Thanks to the Puny Pundit and Karen at Teach Your Kids To Swim for sharing their water safety stories and facts. I had a close call with my 6 year old just the other day. Thankfully there were others close by that saw her in trouble and were able to get to her before me as I had my hands full with a 3-year-old that was welded to me like a tick. Like you I just turned my back for a second and all I heard was my brother-in-law say, “OK, don’t panic, just bounce.” She was in control enough still to heed the instructions but I thought to myself, ‘what if he hadn’t been there to help? How would I have gotten her when I have this one on my hip?!?!’. She got a little too daring and got herself into a situation that could have been fatal.
No one loves your children as much as you do so no one is going to watch them with the same care – unless maybe it’s grandma (but for us that is not an option since I don’t think either grandma can swim well). Everyone takes for granted the ‘safety in numbers’ principle when we get together in the water, but we can’t rely on that. I need to be more proactive making sure one of us is riveted to each child. Granted that makes us poor party guests, but I’d rather be boring and out of the loop than risk losing my baby. Like Karen I need to teach my child how to swim. We don’t have access to a pool at home, but we do have family members who have them.
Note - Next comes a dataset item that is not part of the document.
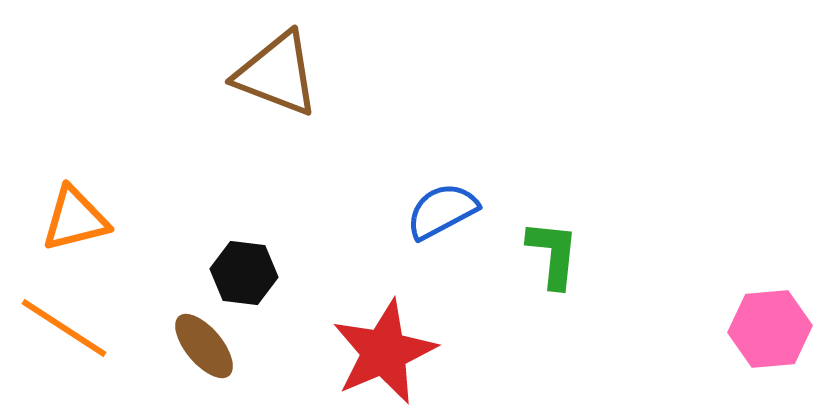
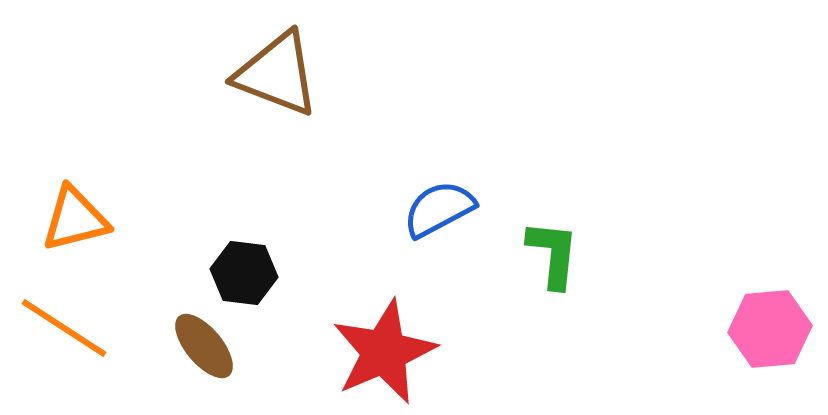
blue semicircle: moved 3 px left, 2 px up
I need to make sure that Daddy is on the same page and willing to put himself out either being in the water or babysitting while I’m with the other child in the water (I’d prefer he come along because it’s not fair to the one that can’t have my full attention).
Learning to swim has been a skill that though I’ve used it scarcely in the last 15 years or so has been a life-saving and enjoyable skill. When I was 15 my family went on a trip to the Pacific coast of Mexico to a secluded and rather undiscovered resort town called Las Bahias de Huatulco. It made the trip quiet, laid back and much more enjoyable than Acapulco. One day we took a boat trip to one of the more secluded bays and spent the afternoon there. I had no desire to go snorkeling and neither did my brother (because he was still afraid of the water and not a strong swimmer) so we stayed on the beach while my Dad took off alone to a nearby bay and my mom and aunt went on a guided snorkel tour that lead to an underwater little pocket beneath some rocks. I had swum in the waves earlier and was rather tired so I just sat down to relax. I told my brother that he was not to even think about getting into the water without his life jacket. The last thing I wanted to do that day was watch my brother drown. Well, not thirty minutes after my parents took off he decided to wade into the water to look for shells – without his life jacket. I went to get a drink fully expecting him to be back or on his way back from the water when I returned and to my horror I saw his head bob below the waves. I ran as hard and as fast as I could and swam out to get him. When I reached him I realized I couldn’t touch bottom anymore and in my panic even I got a mouthful of seawater. I reached out and grabbed under his arms and swam backwards with him in my grasp till I could touch bottom again. I was angry, terrified and relieved that I got to him in time. Of all the times we fought as kids I think that was probably the worst chewing out he ever got from me for not having worn his life jacket after I figured out he was OK. He responded, “I didn’t think I’d gone out that far and a wave knocked me off my feet.” Needless to say that lifejacket did not leave his body the rest of the afternoon.
That day I learned how important it is to have a healthy respect for the power of water and how essential it is to learn how to swim whatever your age. The sooner the better though.